Prenons l'exemple de l'invention de l'imprimerie par Johannes Gutenberg au XVe siècle. Grâce au génie de cet imprimeur catholique allemand de Mayence, la Bible put être publiée à de plus grands tirages que ceux réservés jusqu'alors par les publications manuscrites des moines copistes. Ceux-ci furent les premiers à diaboliser l'invention de Gutenberg. Non seulement elle mettait en péril leur monopole d'éditeur, mais elle condamnait leur profession même. Ils exploitèrent sans vergogne les inévitables défauts d'impression pour déconsidérer l'imprimerie en l'accusant de dévoyer la langue et la formation intellectuelle et spirituelle des jeunes. L'imprimerie fut aussi fulminée par la papauté au XVIe siècle : parce qu'elle avait favorisé la diffusion du protestantisme en Europe, l'Inquisition orchestra des autodafés spectaculaires et des imprimeurs furent excommuniés et parfois même persécutés. Heureusement, les techniques sont perfectibles et les mentalités humaines sont capables d'infinies souplesses et de merveilleuses conversions. Sans l'imprimerie, que serait devenu le catholicisme ? Qui a eu la chance de visiter la bibliothèque du pape au Vatican, où sont conservés près de deux millions de volumes imprimés dont plus de 8.000 incunables, peut se féliciter que la peur initiale de l'invention de Gutenberg ait été vaincue par l'intelligence conjuguée de la raison et de la foi.
L’exigence de discernement
Toute proportion gardée et sans céder à l'anachronisme, l'invention de l'intelligence artificielle soulève des craintes et des objections qui ne sont pas à prendre à la légère. Il est juste et indispensable que l'usage et la destination de cette technologie aux performances fulgurantes non encore complètement abouties à ce jour, soient néanmoins régulés ; orientés dans le sens du progrès humain et non de l'asservissement à la machine provoqué par une utilisation débridée et addictive. Pour autant, rejeter en bloc l'IA reviendrait à commettre la même erreur précipitée et aveugle commise par les moines copistes de l'époque médiévale. L'intelligence artificielle doit par conséquent être abordée avec l'intelligence du discernement comme l'a souligné le pape François dans son intervention historique devant les dirigeants du G 7, dans les Pouilles, le 14 juin 2024. C'est d'ailleurs la même exigence de discernement que le pape met en exergue de sa pastorale humaniste face aux crises écologiques et migratoires de notre temps. L'ardente obligation du discernement, qu'il oppose aux « colonisations idéologiques » qui obstruent toute vision claire des réalités, est comme la roue motrice de toute sa pensée sociale.

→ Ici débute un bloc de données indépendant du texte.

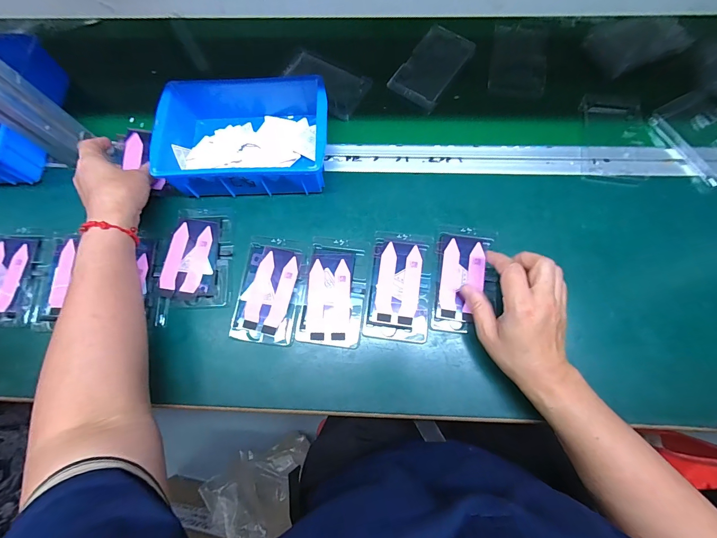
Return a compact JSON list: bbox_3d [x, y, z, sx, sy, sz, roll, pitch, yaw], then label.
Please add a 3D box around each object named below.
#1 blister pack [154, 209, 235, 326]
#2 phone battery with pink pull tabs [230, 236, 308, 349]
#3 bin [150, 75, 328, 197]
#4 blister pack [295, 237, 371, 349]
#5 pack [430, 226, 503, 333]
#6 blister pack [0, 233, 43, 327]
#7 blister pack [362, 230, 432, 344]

L'intelligence artificielle, comme toute nouvelle technologie enfantée par le génie humain, donne toujours un résultat ambivalent : "Nous sommes tous, à des degrés divers, explique François, traversés par deux émotions : nous sommes enthousiastes lorsque nous imaginons les progrès qui peuvent découler de l’intelligence artificielle, mais, en même temps, nous sommes effrayés lorsque nous voyons les dangers inhérents à son utilisation." L'important, si on reprend une célèbre métaphore évangélique, est de s'atteler à démêler le bon grain de l'ivraie. La tâche est complexe, mais comme le rappelle un théologien, le chrétien n'est pas rompu à la simplification, mais à la complexité : ne s'applique-t-il pas en effet à croire en la Trinité, ou en la dualité divine et humaine du Christ ? L'objectif de ce tri sélectif aussi élémentaire que fondamental est donc de discerner le seul progrès qui vaille la peine : c'est-à-dire le progrès qu'apporte une technologie nouvelle à la dignité humaine.